There is a paucity of literature surrounding effective provision of high-quality post-operative instructions for facial trauma patients. This pilot aimed to understand the potential benefits in composition of post-operative instructions for common facial trauma procedures using a large language model as compared to EMR templates or Google search–based POIs.

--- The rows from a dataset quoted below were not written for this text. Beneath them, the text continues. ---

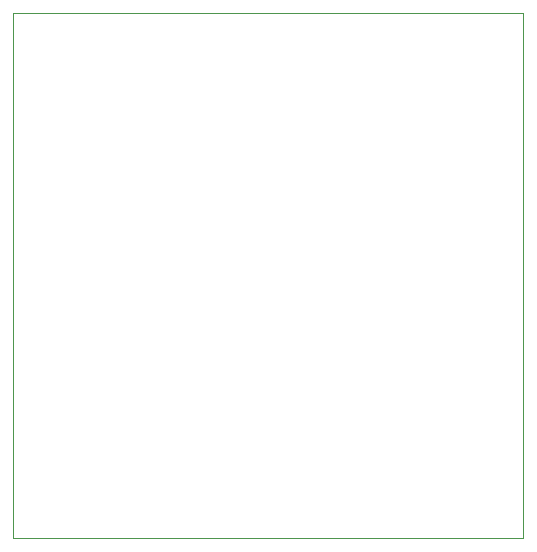
<source format=gbr>
%TF.GenerationSoftware,KiCad,Pcbnew,(7.0.0)*%
%TF.CreationDate,2023-11-18T15:32:54-05:00*%
%TF.ProjectId,ECE4760 Motor Driver,45434534-3736-4302-904d-6f746f722044,0*%
%TF.SameCoordinates,Original*%
%TF.FileFunction,Profile,NP*%
%FSLAX46Y46*%
G04 Gerber Fmt 4.6, Leading zero omitted, Abs format (unit mm)*
G04 Created by KiCad (PCBNEW (7.0.0)) date 2023-11-18 15:32:54*
%MOMM*%
%LPD*%
G01*
G04 APERTURE LIST*
%TA.AperFunction,Profile*%
%ADD10C,0.100000*%
%TD*%
G04 APERTURE END LIST*
D10*
X76200000Y-40640000D02*
X119380000Y-40640000D01*
X119380000Y-40640000D02*
X119380000Y-85090000D01*
X119380000Y-85090000D02*
X76200000Y-85090000D01*
X76200000Y-85090000D02*
X76200000Y-40640000D01*
M02*

</source>
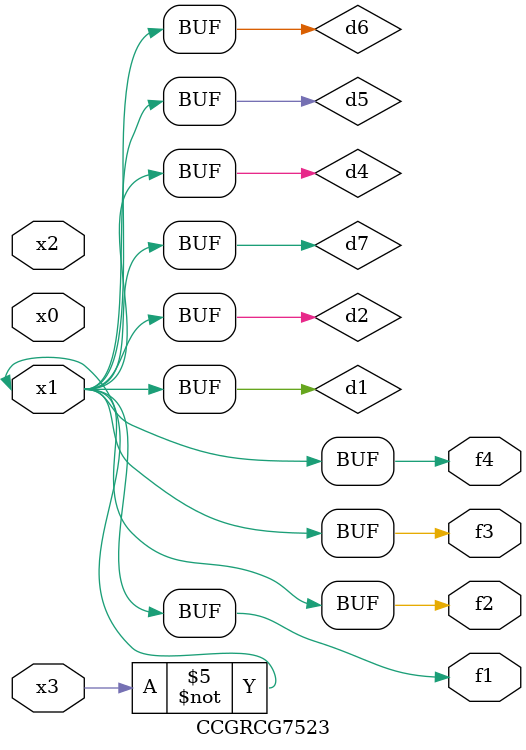
<source format=v>
module CCGRCG7523(
	input x0, x1, x2, x3,
	output f1, f2, f3, f4
);

	wire d1, d2, d3, d4, d5, d6, d7;

	not (d1, x3);
	buf (d2, x1);
	xnor (d3, d1, d2);
	nor (d4, d1);
	buf (d5, d1, d2);
	buf (d6, d4, d5);
	nand (d7, d4);
	assign f1 = d6;
	assign f2 = d7;
	assign f3 = d6;
	assign f4 = d6;
endmodule

</source>
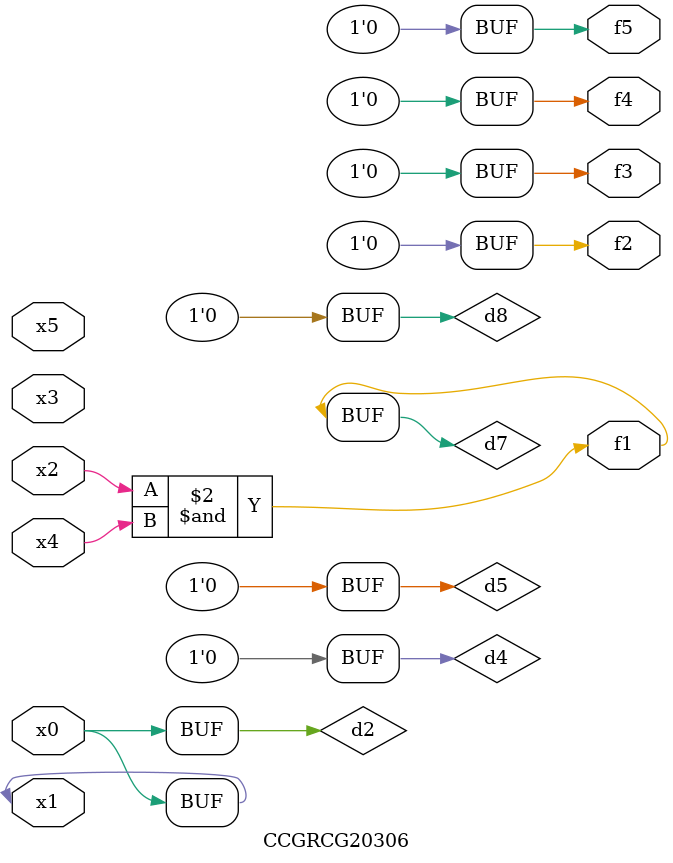
<source format=v>
module CCGRCG20306(
	input x0, x1, x2, x3, x4, x5,
	output f1, f2, f3, f4, f5
);

	wire d1, d2, d3, d4, d5, d6, d7, d8, d9;

	nand (d1, x1);
	buf (d2, x0, x1);
	nand (d3, x2, x4);
	and (d4, d1, d2);
	and (d5, d1, d2);
	nand (d6, d1, d3);
	not (d7, d3);
	xor (d8, d5);
	nor (d9, d5, d6);
	assign f1 = d7;
	assign f2 = d8;
	assign f3 = d8;
	assign f4 = d8;
	assign f5 = d8;
endmodule

</source>
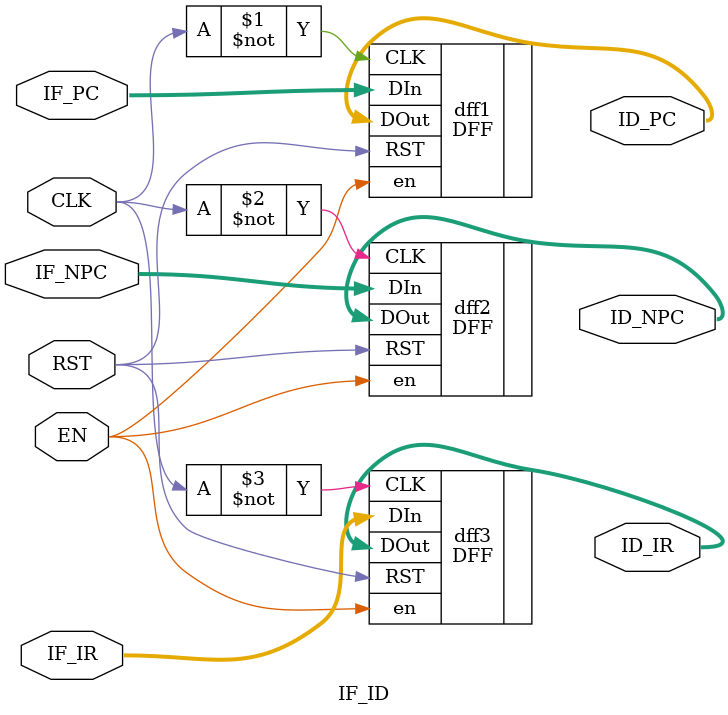
<source format=v>
`timescale 1ns / 1ps


module IF_ID(
    input CLK,RST,EN,
    input [31:0] IF_PC, IF_NPC, IF_IR,
    output [31:0] ID_PC, ID_NPC, ID_IR
    );

	 DFF dff1(.CLK(~CLK), .en(EN), .RST(RST), .DIn(IF_PC), .DOut(ID_PC));
	 DFF dff2(.CLK(~CLK), .en(EN), .RST(RST), .DIn(IF_NPC), .DOut(ID_NPC));
	 DFF dff3(.CLK(~CLK), .en(EN), .RST(RST), .DIn(IF_IR), .DOut(ID_IR));

/*    
always@(negedge CLK)
    begin
    if(RST)
    begin
        ID_PC <= 32'b0;
        ID_IR <= 32'b0;
        ID_NPC <= 32'b0;
    end
    else if(EN)
    begin
        ID_PC <= IF_PC;
        ID_IR <= IF_IR;
        ID_NPC <= IF_NPC;
    end
    end
*/    
endmodule

</source>
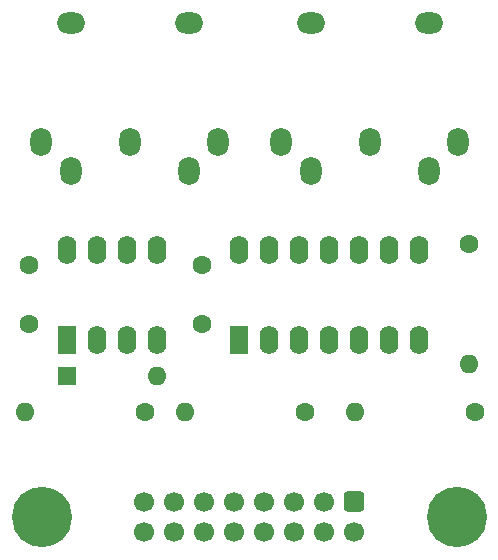
<source format=gts>
G04 #@! TF.GenerationSoftware,KiCad,Pcbnew,(5.1.8)-1*
G04 #@! TF.CreationDate,2022-02-10T23:24:45+01:00*
G04 #@! TF.ProjectId,BulkyMIDI-32 Gameport IDC,42756c6b-794d-4494-9449-2d3332204761,rev?*
G04 #@! TF.SameCoordinates,Original*
G04 #@! TF.FileFunction,Soldermask,Top*
G04 #@! TF.FilePolarity,Negative*
%FSLAX46Y46*%
G04 Gerber Fmt 4.6, Leading zero omitted, Abs format (unit mm)*
G04 Created by KiCad (PCBNEW (5.1.8)-1) date 2022-02-10 23:24:45*
%MOMM*%
%LPD*%
G01*
G04 APERTURE LIST*
%ADD10O,1.800000X2.400000*%
%ADD11O,2.400000X1.800000*%
%ADD12R,1.600000X1.600000*%
%ADD13O,1.600000X1.600000*%
%ADD14C,1.600000*%
%ADD15R,1.600000X2.400000*%
%ADD16O,1.600000X2.400000*%
%ADD17C,1.700000*%
%ADD18C,5.100000*%
G04 APERTURE END LIST*
D10*
X107950000Y-79756000D03*
D11*
X102950000Y-69756000D03*
X112950000Y-69756000D03*
D10*
X100450000Y-79756000D03*
X115450000Y-79756000D03*
X102950000Y-82256000D03*
X112950000Y-82256000D03*
X128270000Y-79756000D03*
D11*
X123270000Y-69756000D03*
X133270000Y-69756000D03*
D10*
X120770000Y-79756000D03*
X135770000Y-79756000D03*
X123270000Y-82256000D03*
X133270000Y-82256000D03*
D12*
X102616000Y-99568000D03*
D13*
X110236000Y-99568000D03*
X112649000Y-102616000D03*
D14*
X122809000Y-102616000D03*
X137160000Y-102616000D03*
D13*
X127000000Y-102616000D03*
X136652000Y-98552000D03*
D14*
X136652000Y-88392000D03*
X109220000Y-102616000D03*
D13*
X99060000Y-102616000D03*
D15*
X102616000Y-96520000D03*
D16*
X110236000Y-88900000D03*
X105156000Y-96520000D03*
X107696000Y-88900000D03*
X107696000Y-96520000D03*
X105156000Y-88900000D03*
X110236000Y-96520000D03*
X102616000Y-88900000D03*
D15*
X117221000Y-96520000D03*
D16*
X132461000Y-88900000D03*
X119761000Y-96520000D03*
X129921000Y-88900000D03*
X122301000Y-96520000D03*
X127381000Y-88900000D03*
X124841000Y-96520000D03*
X124841000Y-88900000D03*
X127381000Y-96520000D03*
X122301000Y-88900000D03*
X129921000Y-96520000D03*
X119761000Y-88900000D03*
X132461000Y-96520000D03*
X117221000Y-88900000D03*
D14*
X99441000Y-90170000D03*
X99441000Y-95170000D03*
X114046000Y-95170000D03*
X114046000Y-90170000D03*
G36*
G01*
X126349200Y-109386000D02*
X127549200Y-109386000D01*
G75*
G02*
X127799200Y-109636000I0J-250000D01*
G01*
X127799200Y-110836000D01*
G75*
G02*
X127549200Y-111086000I-250000J0D01*
G01*
X126349200Y-111086000D01*
G75*
G02*
X126099200Y-110836000I0J250000D01*
G01*
X126099200Y-109636000D01*
G75*
G02*
X126349200Y-109386000I250000J0D01*
G01*
G37*
D17*
X124409200Y-110236000D03*
X121869200Y-110236000D03*
X119329200Y-110236000D03*
X116789200Y-110236000D03*
X114249200Y-110236000D03*
X111709200Y-110236000D03*
X109169200Y-110236000D03*
X126949200Y-112776000D03*
X124409200Y-112776000D03*
X121869200Y-112776000D03*
X119329200Y-112776000D03*
X116789200Y-112776000D03*
X114249200Y-112776000D03*
X111709200Y-112776000D03*
X109169200Y-112776000D03*
D18*
X100533200Y-111506000D03*
X135636000Y-111506000D03*
M02*

</source>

Prior work attempted the same in pediatric otolaryngology procedures and found that despite scoring modestly on PEMAT-P, ChatGPT held promise for patients and clinicians given its high customizability.[
3] In contrast, in the present study, ChatGPT demonstrated excellent actionability and high understandability PEMAT-P scores, but the ChatGPT-generated POIs were found lacking in procedure-specific details. As ChatGPT prompts can be easily altered to include certain details, this presents an easily circumventable issue. Further, the ability to tailor reading level allows for greater flexibility in providing patient-specific POIs. At the very least, ChatGPT offers a ready opportunity to improve the quality, readability, and actionability of institutional, search engine, or EMR templates.
ChatGPT is a powerful tool yet has notable limitations including the ability to generate realistic-sounding but false answers, lack of up-to-date knowledge base, lack of sourcing of its answers, and inevitable ethical implications. This pilot study was limited by small sample size, single-institution setting, and a small panel of reviewers. Future work will broaden the spectrum of facial trauma procedures, provide greater detail to ChatGPT prompts, and use an updated version of the large language model.
Conclusions
ChatGPT has great potential to be a useful adjunct in generating post-operative instructions for patients undergoing facial trauma procedures. Detailed and patient-specific prompts are necessary to output tailored instructions that are accurate, understandable, and actionable.